Cindric served as the Team Manager for Team Rahal from 1994 to 1999, before joining Penske in October 1999. He was promoted to the position of president at Penske Racing in January 2006. He also served as strategist for the Penske-owned IndyCar teams of Will Power (through 2016) and Josef Newgarden (from 2017). His teams won the IndyCar championship for the 2014, 2017 and 2019 seasons. He was fired from the team in May 2025, three days after Will Power and Josef Newgarden's cars failed technical inspection for having a modified part during the Firestone Fast 12 in qualifying for the 2025 Indianapolis 500.

In January 2026 Team Penske announced Cindric as strategist for IndyCar driver Scott McLaughlin.

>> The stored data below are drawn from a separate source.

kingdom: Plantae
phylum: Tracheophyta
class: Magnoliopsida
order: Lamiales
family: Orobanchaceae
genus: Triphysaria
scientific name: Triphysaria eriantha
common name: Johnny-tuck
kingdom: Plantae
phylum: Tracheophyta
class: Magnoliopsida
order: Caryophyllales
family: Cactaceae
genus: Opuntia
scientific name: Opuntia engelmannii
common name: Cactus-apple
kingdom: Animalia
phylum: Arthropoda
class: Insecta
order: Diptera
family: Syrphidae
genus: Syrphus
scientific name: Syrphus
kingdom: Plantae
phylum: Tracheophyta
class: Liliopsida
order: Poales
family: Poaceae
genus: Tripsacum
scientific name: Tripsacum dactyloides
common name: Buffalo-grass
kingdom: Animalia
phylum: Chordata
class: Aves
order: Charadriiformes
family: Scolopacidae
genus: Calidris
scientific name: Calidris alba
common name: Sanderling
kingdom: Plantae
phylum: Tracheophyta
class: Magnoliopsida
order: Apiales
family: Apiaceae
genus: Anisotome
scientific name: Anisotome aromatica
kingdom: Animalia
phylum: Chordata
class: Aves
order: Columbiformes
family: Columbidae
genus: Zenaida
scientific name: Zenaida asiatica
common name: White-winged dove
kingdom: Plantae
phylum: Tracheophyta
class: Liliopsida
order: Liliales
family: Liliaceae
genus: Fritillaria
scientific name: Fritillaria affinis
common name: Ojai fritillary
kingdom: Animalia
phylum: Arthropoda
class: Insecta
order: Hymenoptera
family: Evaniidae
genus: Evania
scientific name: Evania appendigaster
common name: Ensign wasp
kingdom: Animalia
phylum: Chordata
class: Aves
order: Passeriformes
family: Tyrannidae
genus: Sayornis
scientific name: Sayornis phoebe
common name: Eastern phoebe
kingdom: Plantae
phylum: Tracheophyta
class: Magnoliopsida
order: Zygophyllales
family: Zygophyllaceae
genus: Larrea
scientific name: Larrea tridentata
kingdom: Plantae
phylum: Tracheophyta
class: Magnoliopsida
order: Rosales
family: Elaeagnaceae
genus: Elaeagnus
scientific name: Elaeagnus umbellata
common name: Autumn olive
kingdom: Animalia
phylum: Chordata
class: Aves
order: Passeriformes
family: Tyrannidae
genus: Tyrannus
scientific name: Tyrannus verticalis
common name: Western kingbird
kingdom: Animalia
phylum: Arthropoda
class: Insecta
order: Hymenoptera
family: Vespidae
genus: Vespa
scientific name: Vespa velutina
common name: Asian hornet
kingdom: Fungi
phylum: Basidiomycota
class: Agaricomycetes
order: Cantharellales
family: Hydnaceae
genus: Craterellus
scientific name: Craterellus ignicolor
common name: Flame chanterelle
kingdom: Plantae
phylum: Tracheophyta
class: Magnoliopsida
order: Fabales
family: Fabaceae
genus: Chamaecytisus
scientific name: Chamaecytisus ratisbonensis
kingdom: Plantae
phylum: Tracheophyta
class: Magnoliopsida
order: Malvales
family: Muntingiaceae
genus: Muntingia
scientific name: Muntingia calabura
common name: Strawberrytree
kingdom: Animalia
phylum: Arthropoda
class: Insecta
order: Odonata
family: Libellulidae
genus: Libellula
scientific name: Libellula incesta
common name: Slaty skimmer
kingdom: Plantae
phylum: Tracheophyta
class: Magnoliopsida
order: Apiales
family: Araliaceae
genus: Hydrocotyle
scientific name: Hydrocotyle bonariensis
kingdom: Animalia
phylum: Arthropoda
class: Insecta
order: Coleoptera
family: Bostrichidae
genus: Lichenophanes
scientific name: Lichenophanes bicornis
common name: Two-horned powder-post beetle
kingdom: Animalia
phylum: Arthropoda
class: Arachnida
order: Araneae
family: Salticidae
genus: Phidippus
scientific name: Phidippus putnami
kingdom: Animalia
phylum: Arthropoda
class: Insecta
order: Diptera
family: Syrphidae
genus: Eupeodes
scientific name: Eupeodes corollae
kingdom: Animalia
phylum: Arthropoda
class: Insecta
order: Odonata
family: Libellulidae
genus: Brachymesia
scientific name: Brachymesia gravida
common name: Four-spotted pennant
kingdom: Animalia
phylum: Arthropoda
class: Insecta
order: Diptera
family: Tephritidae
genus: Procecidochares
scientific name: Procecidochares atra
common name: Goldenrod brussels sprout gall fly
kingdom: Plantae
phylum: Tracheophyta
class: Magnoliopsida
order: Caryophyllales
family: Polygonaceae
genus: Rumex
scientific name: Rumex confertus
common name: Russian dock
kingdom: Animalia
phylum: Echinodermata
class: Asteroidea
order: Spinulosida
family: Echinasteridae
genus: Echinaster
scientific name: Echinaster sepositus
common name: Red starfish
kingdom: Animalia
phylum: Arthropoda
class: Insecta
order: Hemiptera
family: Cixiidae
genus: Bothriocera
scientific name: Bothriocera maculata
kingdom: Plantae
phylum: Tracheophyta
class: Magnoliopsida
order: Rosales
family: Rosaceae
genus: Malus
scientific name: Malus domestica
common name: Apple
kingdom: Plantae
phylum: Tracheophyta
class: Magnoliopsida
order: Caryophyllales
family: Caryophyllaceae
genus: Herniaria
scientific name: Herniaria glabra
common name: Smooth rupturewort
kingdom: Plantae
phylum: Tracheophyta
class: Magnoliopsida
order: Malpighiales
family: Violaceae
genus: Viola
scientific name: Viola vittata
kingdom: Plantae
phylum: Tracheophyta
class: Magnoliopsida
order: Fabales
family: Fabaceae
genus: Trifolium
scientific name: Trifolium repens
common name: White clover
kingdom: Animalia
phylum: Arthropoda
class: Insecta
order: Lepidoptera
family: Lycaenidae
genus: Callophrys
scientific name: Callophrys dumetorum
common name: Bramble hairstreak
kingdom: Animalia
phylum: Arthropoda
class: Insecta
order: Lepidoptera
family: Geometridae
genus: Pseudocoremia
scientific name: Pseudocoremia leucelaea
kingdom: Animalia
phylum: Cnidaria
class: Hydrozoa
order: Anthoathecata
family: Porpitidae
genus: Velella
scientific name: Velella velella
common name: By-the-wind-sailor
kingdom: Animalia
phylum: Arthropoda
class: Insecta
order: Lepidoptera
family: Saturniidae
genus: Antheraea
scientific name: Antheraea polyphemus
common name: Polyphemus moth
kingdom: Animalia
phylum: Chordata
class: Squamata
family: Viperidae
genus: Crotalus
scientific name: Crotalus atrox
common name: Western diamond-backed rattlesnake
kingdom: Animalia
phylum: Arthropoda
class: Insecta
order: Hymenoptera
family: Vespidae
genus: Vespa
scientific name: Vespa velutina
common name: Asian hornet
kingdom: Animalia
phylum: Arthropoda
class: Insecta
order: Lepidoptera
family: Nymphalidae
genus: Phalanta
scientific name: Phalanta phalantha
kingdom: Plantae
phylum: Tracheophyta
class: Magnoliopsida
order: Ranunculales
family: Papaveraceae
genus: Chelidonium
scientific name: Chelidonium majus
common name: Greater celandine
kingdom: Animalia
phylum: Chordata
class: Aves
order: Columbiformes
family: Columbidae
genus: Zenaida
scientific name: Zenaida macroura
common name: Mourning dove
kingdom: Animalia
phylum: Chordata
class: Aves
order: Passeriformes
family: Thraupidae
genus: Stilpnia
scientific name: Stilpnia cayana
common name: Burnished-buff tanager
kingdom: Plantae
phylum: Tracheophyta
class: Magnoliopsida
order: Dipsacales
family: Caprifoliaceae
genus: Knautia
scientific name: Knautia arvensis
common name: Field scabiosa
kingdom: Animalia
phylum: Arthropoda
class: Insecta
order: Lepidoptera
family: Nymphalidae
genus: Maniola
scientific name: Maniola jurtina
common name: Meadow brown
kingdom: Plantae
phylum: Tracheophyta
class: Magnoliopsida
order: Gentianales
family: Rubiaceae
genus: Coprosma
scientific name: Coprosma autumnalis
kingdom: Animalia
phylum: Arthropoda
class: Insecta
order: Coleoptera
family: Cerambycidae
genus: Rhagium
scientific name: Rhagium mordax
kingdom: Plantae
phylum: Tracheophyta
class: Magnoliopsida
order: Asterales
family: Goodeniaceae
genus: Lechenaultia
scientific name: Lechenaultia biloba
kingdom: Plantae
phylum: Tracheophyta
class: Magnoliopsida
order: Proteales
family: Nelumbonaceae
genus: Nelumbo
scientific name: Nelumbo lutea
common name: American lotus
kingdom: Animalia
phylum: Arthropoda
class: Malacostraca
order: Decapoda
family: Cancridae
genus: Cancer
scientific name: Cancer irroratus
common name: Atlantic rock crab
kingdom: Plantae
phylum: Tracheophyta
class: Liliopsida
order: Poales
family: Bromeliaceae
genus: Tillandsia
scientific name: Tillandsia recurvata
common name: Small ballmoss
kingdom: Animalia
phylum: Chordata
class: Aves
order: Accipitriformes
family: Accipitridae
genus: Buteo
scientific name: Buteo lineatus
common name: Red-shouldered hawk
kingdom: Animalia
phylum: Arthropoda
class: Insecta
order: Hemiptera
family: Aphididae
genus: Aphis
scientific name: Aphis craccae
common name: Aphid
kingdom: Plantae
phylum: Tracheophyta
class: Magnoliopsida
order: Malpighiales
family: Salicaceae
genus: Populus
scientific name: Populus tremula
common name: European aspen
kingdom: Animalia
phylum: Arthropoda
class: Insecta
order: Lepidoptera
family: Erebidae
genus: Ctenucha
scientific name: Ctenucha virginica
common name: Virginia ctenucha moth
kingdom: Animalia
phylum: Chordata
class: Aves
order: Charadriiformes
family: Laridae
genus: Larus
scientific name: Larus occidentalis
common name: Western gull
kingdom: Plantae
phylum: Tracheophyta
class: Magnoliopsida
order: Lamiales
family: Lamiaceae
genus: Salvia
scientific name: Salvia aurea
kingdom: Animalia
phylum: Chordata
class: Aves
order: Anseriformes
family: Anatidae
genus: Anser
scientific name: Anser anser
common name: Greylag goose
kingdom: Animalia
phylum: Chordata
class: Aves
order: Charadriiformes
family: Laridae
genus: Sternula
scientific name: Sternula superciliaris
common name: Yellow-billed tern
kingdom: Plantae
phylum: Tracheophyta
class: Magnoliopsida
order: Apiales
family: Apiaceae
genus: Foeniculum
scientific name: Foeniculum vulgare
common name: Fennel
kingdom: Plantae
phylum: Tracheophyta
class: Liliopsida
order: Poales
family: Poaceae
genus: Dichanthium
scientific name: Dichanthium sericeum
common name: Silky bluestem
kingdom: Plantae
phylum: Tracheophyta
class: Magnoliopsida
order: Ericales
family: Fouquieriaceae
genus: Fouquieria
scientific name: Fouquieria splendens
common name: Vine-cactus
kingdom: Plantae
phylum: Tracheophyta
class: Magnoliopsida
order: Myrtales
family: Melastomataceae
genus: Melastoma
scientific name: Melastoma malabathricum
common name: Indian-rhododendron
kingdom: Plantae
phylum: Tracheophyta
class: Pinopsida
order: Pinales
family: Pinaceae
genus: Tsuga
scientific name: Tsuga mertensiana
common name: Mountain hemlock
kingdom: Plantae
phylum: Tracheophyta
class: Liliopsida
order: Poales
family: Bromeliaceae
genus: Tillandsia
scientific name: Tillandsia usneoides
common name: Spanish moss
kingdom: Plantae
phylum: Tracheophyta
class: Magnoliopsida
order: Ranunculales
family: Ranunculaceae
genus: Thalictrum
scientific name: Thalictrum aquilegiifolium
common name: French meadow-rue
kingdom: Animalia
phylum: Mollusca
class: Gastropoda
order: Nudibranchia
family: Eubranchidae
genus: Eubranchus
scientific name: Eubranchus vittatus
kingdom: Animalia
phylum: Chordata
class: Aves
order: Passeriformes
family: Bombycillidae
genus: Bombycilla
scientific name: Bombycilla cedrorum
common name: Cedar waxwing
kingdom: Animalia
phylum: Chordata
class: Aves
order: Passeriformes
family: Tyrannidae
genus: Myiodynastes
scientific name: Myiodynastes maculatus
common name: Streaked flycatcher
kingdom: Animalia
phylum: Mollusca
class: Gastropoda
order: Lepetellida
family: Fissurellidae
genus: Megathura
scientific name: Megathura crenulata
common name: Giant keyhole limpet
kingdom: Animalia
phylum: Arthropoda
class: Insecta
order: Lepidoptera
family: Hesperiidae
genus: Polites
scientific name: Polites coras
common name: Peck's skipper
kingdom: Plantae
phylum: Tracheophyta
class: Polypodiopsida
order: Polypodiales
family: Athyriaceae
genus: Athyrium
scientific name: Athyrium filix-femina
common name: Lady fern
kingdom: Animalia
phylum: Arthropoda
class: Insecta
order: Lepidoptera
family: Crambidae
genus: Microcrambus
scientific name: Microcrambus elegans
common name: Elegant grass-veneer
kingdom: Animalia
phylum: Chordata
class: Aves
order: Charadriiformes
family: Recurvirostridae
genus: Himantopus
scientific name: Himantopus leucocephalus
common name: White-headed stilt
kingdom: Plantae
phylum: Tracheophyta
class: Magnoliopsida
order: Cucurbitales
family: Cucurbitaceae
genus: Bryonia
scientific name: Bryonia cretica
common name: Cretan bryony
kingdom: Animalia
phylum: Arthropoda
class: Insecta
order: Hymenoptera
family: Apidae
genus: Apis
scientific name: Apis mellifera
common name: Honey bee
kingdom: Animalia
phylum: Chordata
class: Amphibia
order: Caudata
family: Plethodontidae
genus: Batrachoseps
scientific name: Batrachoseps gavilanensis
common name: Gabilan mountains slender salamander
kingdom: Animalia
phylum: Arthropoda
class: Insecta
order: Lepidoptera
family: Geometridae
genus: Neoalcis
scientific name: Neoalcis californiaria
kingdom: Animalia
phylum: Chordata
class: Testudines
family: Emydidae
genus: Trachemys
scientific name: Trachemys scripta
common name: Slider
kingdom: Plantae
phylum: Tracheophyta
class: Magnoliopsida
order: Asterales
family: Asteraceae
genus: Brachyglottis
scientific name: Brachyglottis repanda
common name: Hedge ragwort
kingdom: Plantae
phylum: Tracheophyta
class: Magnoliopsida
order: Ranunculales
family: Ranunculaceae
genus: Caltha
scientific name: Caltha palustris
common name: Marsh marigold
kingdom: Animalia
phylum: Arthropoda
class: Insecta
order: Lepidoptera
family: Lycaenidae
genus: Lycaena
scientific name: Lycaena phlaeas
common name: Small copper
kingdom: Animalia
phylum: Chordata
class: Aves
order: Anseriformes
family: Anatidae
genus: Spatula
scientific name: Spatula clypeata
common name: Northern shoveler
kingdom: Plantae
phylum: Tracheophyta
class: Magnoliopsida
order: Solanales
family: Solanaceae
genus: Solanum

Cindric's son Austin won the 2022 Daytona 500 and previously raced in the Continental Tire Sports Car Challenge and Pirelli World Challenge, ARCA, and several NASCAR racing series. Austin currently races in the NASCAR Cup Series full-time for Team Penske, and was one of 5 drivers (along with Brad Keselowski, Joey Logano, Ryan Blaney and Sam Hornish Jr.) to help Team Penske win the Xfinity Series Owner's Championship in 2017. In addition, Austin drove for Penske driver Keselowski's Brad Keselowski Racing full-time in the Camping World Truck Series in 2017.